Title VII and other federal labor laws contain specific deadlines by which an aggrieved person must file an administrative complaint or lawsuit. What happens when the employer and employee agree to shorten those periods in an attempt to quickly bring any open issues to closure? According to last week’s decision from the Fourth Circuit Court of Appeals (which includes North Carolina, South Carolina, and Virginia), employers and employees cannot contractually agree to restrict filing periods established by Congress.
In Thomas v. EOTECH LLC, the plaintiff’s employment agreement contained language requiring her to file any claims or lawsuits relating to her employment within 180 days after the occurrence of any alleged violation. It also required her to waive her right to pursue any actions beyond that time period. After she was terminated, the plaintiff filed a charge of discrimination with a state agency and eventually sued the defendant more than 180 days after her termination. Following the former employer’s motion, the district court dismissed the suit based on the waiver language contained in the employment agreement.

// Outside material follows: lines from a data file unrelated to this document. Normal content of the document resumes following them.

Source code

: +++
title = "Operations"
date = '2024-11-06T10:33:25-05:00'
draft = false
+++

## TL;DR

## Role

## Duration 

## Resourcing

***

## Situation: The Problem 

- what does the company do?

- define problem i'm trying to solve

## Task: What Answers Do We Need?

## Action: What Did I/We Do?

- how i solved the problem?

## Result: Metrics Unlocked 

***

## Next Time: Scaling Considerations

On appeal, the Fourth Circuit reversed this decision, remanding the case to the district court. The court concluded that federal civil rights laws demonstrate that Congress intended to establish specific procedural requirements that strike a balance between the employers’ and employees’ interests. Contractual agreements that alter these filing periods upset that balance, create uncertainty, and violate congressional intent as demonstrated by the statutes’ precise requirements.
In a business-to-business context, it is fairly common to see the parties agree by contract to limit the time period for filing claims. The Fourth Circuit may have been concerned that applicants seeking work do not have the same knowledge, sophistication, or bargaining leverage, and they could be coerced by a potential employer to waive or limit their legal rights. The court’s decision is consistent with a previous one by the Sixth Circuit (which includes Tennessee). To date, federal appellate courts have shown little appetite for allowing employers to use employment agreements to restrict statutory protections.